At the sound of that cry, the frame of the door shook and the house was filled with smoke.

Then I said, “Woe is me, I am doomed!
For I am a man of unclean lips, living among a people of unclean lips; yet my eyes have seen the King, the LORD of hosts!”
Then one of the seraphim flew to me, holding an ember that he had taken with tongs from the altar.

He touched my mouth with it and said, 
“See, now that this has touched your lips, your wickedness is removed, your sin purged.”

Then I heard the voice of the Lord saying, “Whom shall I send? Who will go for us?”
“Here I am,” I said; “send me!”

Can we find the courage to say, “yes’, even when we discover that the way involves a cross?

Seek First

Today’s Gospel Reading is Matthew 6:24-34, and we are reminded.

Seek first Kingdom of God and God’s righteousness, and all these things will be given you besides.
Do not worry about tomorrow; tomorrow will take care of itself.
Sufficient for a day is its own evil.

How to Choose the Way We Live Our Lives

As the Vocation Minister for our congregation of Dominican Sisters, I am often asked about how to choose from among the many wonderful possibilities of vocations. It is easy for us to choose when Choice A is clearly good, and Choice B is clearly bad. But it usually doesn’t work that we. We most often make choices from among things that are good. And if they are good, we also know that God is in them. So we are also not making a choice between God and Not-God.

Now much as I would like to tell many gifted, generous, and committed women that the best choice is to become a Dominican Sister of San Rafael, alas, I cannot do that. We only know our own hearts. And, as much as this has been a wonderful and life-giving vocation for me, others have other fulfilling vocations to live.

So how to choose? Perhaps the Sufi poet Rumi can help us. I don’t think I could say it any better!

Let yourself be silently drawn
by the strange pull of what you really love.
It will not lead you astray.

~ Rumi ~

Holy Spirit, draw us.

You Will Show Me the Path to Life

From Thursday’s Responsorial Psalm (Psalm 16) we read:

Keep me safe, O God; you are my hope.

You will show me the path to life,
fullness of joys in your presence,
the delights at your right hand forever.

Keep me safe, O God; you are my hope.

And when God shows us the path of life, may we all see it as clearly as the one above.

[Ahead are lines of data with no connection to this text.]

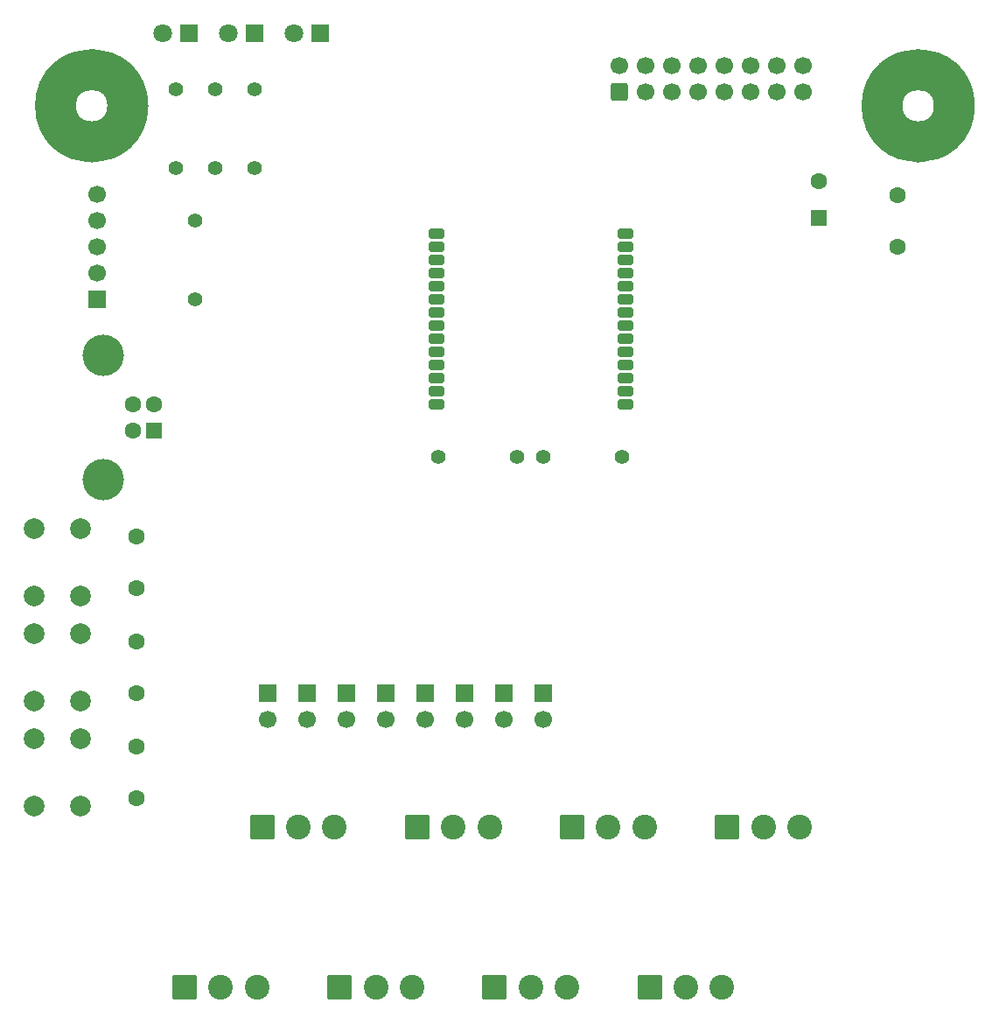
<source format=gbr>
%TF.GenerationSoftware,KiCad,Pcbnew,9.0.7*%
%TF.CreationDate,2026-02-03T14:27:30+01:00*%
%TF.ProjectId,lokho2-esp32c6,6c6f6b68-6f32-42d6-9573-70333263362e,rev?*%
%TF.SameCoordinates,Original*%
%TF.FileFunction,Soldermask,Top*%
%TF.FilePolarity,Negative*%
%FSLAX46Y46*%
G04 Gerber Fmt 4.6, Leading zero omitted, Abs format (unit mm)*
G04 Created by KiCad (PCBNEW 9.0.7) date 2026-02-03 14:27:30*
%MOMM*%
%LPD*%
G01*
G04 APERTURE LIST*
G04 Aperture macros list*
%AMRoundRect*
0 Rectangle with rounded corners*
0 $1 Rounding radius*
0 $2 $3 $4 $5 $6 $7 $8 $9 X,Y pos of 4 corners*
0 Add a 4 corners polygon primitive as box body*
4,1,4,$2,$3,$4,$5,$6,$7,$8,$9,$2,$3,0*
0 Add four circle primitives for the rounded corners*
1,1,$1+$1,$2,$3*
1,1,$1+$1,$4,$5*
1,1,$1+$1,$6,$7*
1,1,$1+$1,$8,$9*
0 Add four rect primitives between the rounded corners*
20,1,$1+$1,$2,$3,$4,$5,0*
20,1,$1+$1,$4,$5,$6,$7,0*
20,1,$1+$1,$6,$7,$8,$9,0*
20,1,$1+$1,$8,$9,$2,$3,0*%
G04 Aperture macros list end*
%ADD10C,4.000000*%
%ADD11R,1.700000X1.700000*%
%ADD12C,1.700000*%
%ADD13RoundRect,0.250000X0.600000X-0.600000X0.600000X0.600000X-0.600000X0.600000X-0.600000X-0.600000X0*%
%ADD14C,2.000000*%
%ADD15RoundRect,0.250001X-0.949999X-0.949999X0.949999X-0.949999X0.949999X0.949999X-0.949999X0.949999X0*%
%ADD16C,2.400000*%
%ADD17C,1.400000*%
%ADD18C,1.600000*%
%ADD19RoundRect,0.250000X-0.500000X-0.250000X0.500000X-0.250000X0.500000X0.250000X-0.500000X0.250000X0*%
%ADD20RoundRect,0.250000X0.500000X0.250000X-0.500000X0.250000X-0.500000X-0.250000X0.500000X-0.250000X0*%
%ADD21R,1.800000X1.800000*%
%ADD22C,1.800000*%
%ADD23R,1.600000X1.600000*%
%ADD24C,4.000000*%
%ADD25RoundRect,0.250000X0.550000X-0.550000X0.550000X0.550000X-0.550000X0.550000X-0.550000X-0.550000X0*%
G04 APERTURE END LIST*
D10*
X193500000Y-60000000D02*
G75*
G02*
X186500000Y-60000000I-3500000J0D01*
G01*
X186500000Y-60000000D02*
G75*
G02*
X193500000Y-60000000I3500000J0D01*
G01*
X113500000Y-60000000D02*
G75*
G02*
X106500000Y-60000000I-3500000J0D01*
G01*
X106500000Y-60000000D02*
G75*
G02*
X113500000Y-60000000I3500000J0D01*
G01*
D11*
%TO.C,J7*%
X138430000Y-116840000D03*
D12*
X138430000Y-119380000D03*
%TD*%
D11*
%TO.C,J6*%
X134620000Y-116840000D03*
D12*
X134620000Y-119380000D03*
%TD*%
D13*
%TO.C,SPI1*%
X161110000Y-58697500D03*
D12*
X161110000Y-56157500D03*
X163650000Y-58697500D03*
X163650000Y-56157500D03*
X166190000Y-58697500D03*
X166190000Y-56157500D03*
X168730000Y-58697500D03*
X168730000Y-56157500D03*
X171270000Y-58697500D03*
X171270000Y-56157500D03*
X173810000Y-58697500D03*
X173810000Y-56157500D03*
X176350000Y-58697500D03*
X176350000Y-56157500D03*
X178890000Y-58697500D03*
X178890000Y-56157500D03*
%TD*%
D14*
%TO.C,SW2*%
X104430000Y-117550000D03*
X104430000Y-111050000D03*
X108930000Y-117550000D03*
X108930000Y-111050000D03*
%TD*%
D15*
%TO.C,J16*%
X149000000Y-145267500D03*
D16*
X152500000Y-145267500D03*
X156000000Y-145267500D03*
%TD*%
D17*
%TO.C,R4*%
X153670000Y-93980000D03*
X161290000Y-93980000D03*
%TD*%
D11*
%TO.C,J9*%
X146050000Y-116840000D03*
D12*
X146050000Y-119380000D03*
%TD*%
D18*
%TO.C,C7*%
X187960000Y-73620000D03*
X187960000Y-68620000D03*
%TD*%
D19*
%TO.C,U2*%
X143400000Y-72400000D03*
X143400000Y-73670000D03*
X143400000Y-74935000D03*
X143400000Y-76205000D03*
X143400000Y-77475000D03*
X143400000Y-78745000D03*
X143400000Y-80015000D03*
X143400000Y-81285000D03*
X143400000Y-82555000D03*
X143400000Y-83825000D03*
X143400000Y-85095000D03*
X143400000Y-86365000D03*
X143400000Y-87635000D03*
X143400000Y-88905000D03*
D20*
X161680000Y-88905000D03*
X161680000Y-87635000D03*
X161680000Y-86370000D03*
X161680000Y-85100000D03*
X161680000Y-83830000D03*
X161680000Y-82560000D03*
X161680000Y-81290000D03*
X161680000Y-80020000D03*
X161680000Y-78750000D03*
X161680000Y-77480000D03*
X161680000Y-76210000D03*
X161680000Y-74940000D03*
X161680000Y-73670000D03*
X161680000Y-72400000D03*
%TD*%
D17*
%TO.C,R5*%
X120015000Y-78740000D03*
X120015000Y-71120000D03*
%TD*%
D21*
%TO.C,D1*%
X119380000Y-53000000D03*
D22*
X116840000Y-53000000D03*
%TD*%
D18*
%TO.C,C3*%
X114300000Y-126960000D03*
X114300000Y-121960000D03*
%TD*%
D21*
%TO.C,D3*%
X132080000Y-53000000D03*
D22*
X129540000Y-53000000D03*
%TD*%
D17*
%TO.C,R1*%
X118110000Y-66040000D03*
X118110000Y-58420000D03*
%TD*%
D15*
%TO.C,J12*%
X119000000Y-145267500D03*
D16*
X122500000Y-145267500D03*
X126000000Y-145267500D03*
%TD*%
D14*
%TO.C,SW1*%
X104430000Y-107390000D03*
X104430000Y-100890000D03*
X108930000Y-107390000D03*
X108930000Y-100890000D03*
%TD*%
D18*
%TO.C,C2*%
X114300000Y-116800000D03*
X114300000Y-111800000D03*
%TD*%
D23*
%TO.C,J3*%
X116007500Y-91420000D03*
D18*
X116007500Y-88920000D03*
X114007500Y-88920000D03*
X114007500Y-91420000D03*
D24*
X111147500Y-96170000D03*
X111147500Y-84170000D03*
%TD*%
D17*
%TO.C,R6*%
X125730000Y-66040000D03*
X125730000Y-58420000D03*
%TD*%
D11*
%TO.C,J1*%
X110490000Y-78740000D03*
D12*
X110490000Y-76200000D03*
X110490000Y-73660000D03*
X110490000Y-71120000D03*
X110490000Y-68580000D03*
%TD*%
D15*
%TO.C,J14*%
X134000000Y-145267500D03*
D16*
X137500000Y-145267500D03*
X141000000Y-145267500D03*
%TD*%
D25*
%TO.C,C6*%
X180340000Y-70810000D03*
D18*
X180340000Y-67310000D03*
%TD*%
D15*
%TO.C,J13*%
X126500000Y-129767500D03*
D16*
X130000000Y-129767500D03*
X133500000Y-129767500D03*
%TD*%
D15*
%TO.C,J19*%
X171500000Y-129767500D03*
D16*
X175000000Y-129767500D03*
X178500000Y-129767500D03*
%TD*%
D11*
%TO.C,J10*%
X149860000Y-116840000D03*
D12*
X149860000Y-119380000D03*
%TD*%
D11*
%TO.C,J11*%
X153670000Y-116840000D03*
D12*
X153670000Y-119380000D03*
%TD*%
D15*
%TO.C,J15*%
X141500000Y-129767500D03*
D16*
X145000000Y-129767500D03*
X148500000Y-129767500D03*
%TD*%
D14*
%TO.C,SW3*%
X104430000Y-127710000D03*
X104430000Y-121210000D03*
X108930000Y-127710000D03*
X108930000Y-121210000D03*
%TD*%
D11*
%TO.C,J4*%
X127000000Y-116840000D03*
D12*
X127000000Y-119380000D03*
%TD*%
D18*
%TO.C,C1*%
X114300000Y-106640000D03*
X114300000Y-101640000D03*
%TD*%
D17*
%TO.C,R3*%
X143510000Y-93980000D03*
X151130000Y-93980000D03*
%TD*%
D11*
%TO.C,J8*%
X142240000Y-116840000D03*
D12*
X142240000Y-119380000D03*
%TD*%
D11*
%TO.C,J5*%
X130810000Y-116840000D03*
D12*
X130810000Y-119380000D03*
%TD*%
D21*
%TO.C,D2*%
X125730000Y-53000000D03*
D22*
X123190000Y-53000000D03*
%TD*%
D15*
%TO.C,J17*%
X156500000Y-129767500D03*
D16*
X160000000Y-129767500D03*
X163500000Y-129767500D03*
%TD*%
D17*
%TO.C,R2*%
X121920000Y-66040000D03*
X121920000Y-58420000D03*
%TD*%
D15*
%TO.C,J18*%
X164000000Y-145267500D03*
D16*
X167500000Y-145267500D03*
X171000000Y-145267500D03*
%TD*%
M02*

</source>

God Desires Complete Joy for Us

Thursday’s Gospel reading is from John 15:9-11.

Does your life’s path lead you to joy?

Jesus said to his disciples: “As the Father loves me, so I also love you. Remain in my love.
If you keep my commandments, you will remain in my love, just as I have kept my Father’s commandments and remain in his love.

“I have told you this so that my joy might be in you and your joy might be complete.”

Last week I spoke about discernment for life decisions in all of the junior religion classes at Justin-Siena High School in Napa. I found the students to be receptive, engaged, and welcoming. It is always a pleasure to visit that school.

Among the things I share with the students is that we need to follow our passions when choosing our life’s path. What is it that gives us joy? If we choose that which gives us joy, we will find ourselves in the heart of God. And I use this very passage, “I have told you this so that my joy might be in you and your joy might be complete.” I also always quote from Psalm 37, “Delight yourself in the Lord your God, and God will give you the desires of your heart.”

Our deepest desires, those that result in our joy being made complete, are God given. The challenge . . . the journey of our lives . . . is discovering or uncovering just what those deep desires are.

It’s never too early or too late to embark on that journey. And it’s a journey on which the One who desires our deepest joy walks with us.